Friday, April 18

Northern Territory: Uluru

Early 8:00am Qantas flight, so up at 5am. Flight was good into Ayers Rock. Half hour time zone change - a bit odd. Picked up a Hertz car. Car hire can be a bit of a rip-off here in Aus. The hire is cheap enough, but you can get some massive accident excesses, in this case about $3500, which costs you $35 per day to insure against. You can buy insurance in the UK, I got some for the Perth car hire in the UK with AIG, that cost me £4 per day. On top of this Hertz put a 100km/day limit 25c/km over that, so Hertz look to be in rip-off mode in Uluru! Be warned.

There is only one resort area here in Yalara, run by the one company, so no competition. The resort comprises about 4 or 5 different hotels offering different levels of quality. We are staying in the Pioneer Outback, which is the lowest. Its still OK, we have a big room, en-suite clean and quiet. The bar and restaurant are great, you buy the meat and they provide the BBQ for you to cook on and give you an all you can eat salad bar and desert. Its really nice and lively, live music, dancing & plenty of people having a good time.

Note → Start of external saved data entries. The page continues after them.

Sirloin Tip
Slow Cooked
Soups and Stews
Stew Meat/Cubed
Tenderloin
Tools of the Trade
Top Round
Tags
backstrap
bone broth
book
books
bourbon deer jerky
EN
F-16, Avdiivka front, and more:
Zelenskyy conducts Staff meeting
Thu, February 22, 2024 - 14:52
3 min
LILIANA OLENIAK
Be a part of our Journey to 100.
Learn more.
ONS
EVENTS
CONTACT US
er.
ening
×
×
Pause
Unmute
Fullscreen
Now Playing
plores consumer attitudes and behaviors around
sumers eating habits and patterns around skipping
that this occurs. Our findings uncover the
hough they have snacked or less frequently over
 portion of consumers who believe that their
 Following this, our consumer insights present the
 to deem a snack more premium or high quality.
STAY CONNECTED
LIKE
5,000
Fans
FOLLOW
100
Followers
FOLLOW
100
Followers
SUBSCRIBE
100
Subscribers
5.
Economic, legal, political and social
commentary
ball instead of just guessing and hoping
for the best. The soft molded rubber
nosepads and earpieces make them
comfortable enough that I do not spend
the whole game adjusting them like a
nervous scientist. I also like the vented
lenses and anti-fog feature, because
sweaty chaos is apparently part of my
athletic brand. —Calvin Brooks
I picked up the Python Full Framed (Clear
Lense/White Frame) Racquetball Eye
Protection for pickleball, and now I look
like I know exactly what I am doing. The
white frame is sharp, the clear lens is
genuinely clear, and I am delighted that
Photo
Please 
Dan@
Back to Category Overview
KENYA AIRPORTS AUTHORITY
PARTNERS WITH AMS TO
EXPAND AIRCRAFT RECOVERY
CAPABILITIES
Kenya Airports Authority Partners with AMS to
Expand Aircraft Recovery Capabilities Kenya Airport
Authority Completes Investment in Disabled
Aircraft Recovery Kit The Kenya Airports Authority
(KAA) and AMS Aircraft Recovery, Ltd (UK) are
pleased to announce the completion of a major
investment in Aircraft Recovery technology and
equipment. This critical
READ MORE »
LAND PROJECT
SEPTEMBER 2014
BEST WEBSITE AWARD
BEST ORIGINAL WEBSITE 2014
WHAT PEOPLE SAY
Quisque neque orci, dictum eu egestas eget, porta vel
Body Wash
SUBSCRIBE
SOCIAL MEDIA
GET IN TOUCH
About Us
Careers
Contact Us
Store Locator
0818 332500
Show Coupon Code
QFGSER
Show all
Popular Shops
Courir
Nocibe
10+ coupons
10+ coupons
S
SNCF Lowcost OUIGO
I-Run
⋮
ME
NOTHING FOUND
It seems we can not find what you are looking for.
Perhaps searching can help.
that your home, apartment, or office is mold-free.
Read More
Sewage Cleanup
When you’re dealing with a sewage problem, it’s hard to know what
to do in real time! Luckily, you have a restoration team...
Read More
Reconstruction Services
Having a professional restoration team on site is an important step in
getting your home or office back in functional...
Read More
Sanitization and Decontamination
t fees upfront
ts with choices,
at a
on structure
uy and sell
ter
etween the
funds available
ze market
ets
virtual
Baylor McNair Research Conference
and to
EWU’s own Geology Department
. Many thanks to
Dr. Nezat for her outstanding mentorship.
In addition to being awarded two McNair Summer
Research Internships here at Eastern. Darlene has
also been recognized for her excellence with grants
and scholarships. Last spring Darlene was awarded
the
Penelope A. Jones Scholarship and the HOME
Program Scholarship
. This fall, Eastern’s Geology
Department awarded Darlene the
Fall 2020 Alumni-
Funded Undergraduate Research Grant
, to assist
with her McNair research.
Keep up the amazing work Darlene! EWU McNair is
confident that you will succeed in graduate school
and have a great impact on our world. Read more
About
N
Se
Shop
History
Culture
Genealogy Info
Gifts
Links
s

I think we did right by only staying here a short while, there is very little here. We have been to both Uluru and Kata Tjuta which are two huge red rock formations sticking up out of the desert. Uluru is 348m high and Kata is even higher. The aboriginies - the Anagu tribe - now look after the National Park. We learned about their culture and their view of how the area was created. You can climb the rock, although they don't want you to, but it was closed when we were there as it was too windy. The flies are great here, they fall in love with you immediately, particularly your eyes, ears and nose, and flock to kiss you. My jungle strength deet had very little effect, the net hat is the only answer. We watched the sunset on Uluru, it was a very clear day and the colour changes on the red rock as the sun goes down are nice. Being dark and clear out in the bush there was a great display of stars. I am really surprised how little wildlife there is out here. It is not really desert at all, it is savannah with plentiful green plants and trees, thay have around 300mm rain per year. It looks similar to when I have been out in the bush in Africa, execpt there is no wildlife, nothing, just a few birds and flies. Contrast that with Africa which had thousands of deer, elephant, zebra ands also lots of different small mammals and a wide range of insects lizards, apes etc. Perhaps the Anagu have eaten them all.

As regards natural spectacles that I have seen, Uluru falls behind Grand Canyon, Niagara, Kilamanjaro and maybe even Teide.

Prices are steep here, no liquor shop, a bottle of plonk in the hotel bvottle shop is min $30, cf $6 in any other town, gas is $1.88 cf $1.38.ltr. Perhaps that's only to be expected in such a remote place.

We have just seen our first wild life - and in the resort, can you believe it! We saw a koala up a gum tree, but it was rubber and we saw kangaroo, emu and croc, but these were on our dinner plate. We had a self cook BBQ with all of the above. Croc was a bit chewy, I think we overcooked it, but the 'roo was delicious a bit rare and tasty, steak like.

We are sitting in Connellan airport awaiting our flight to Melbourne, where we will be meeting up with some friends we made on the POW in India.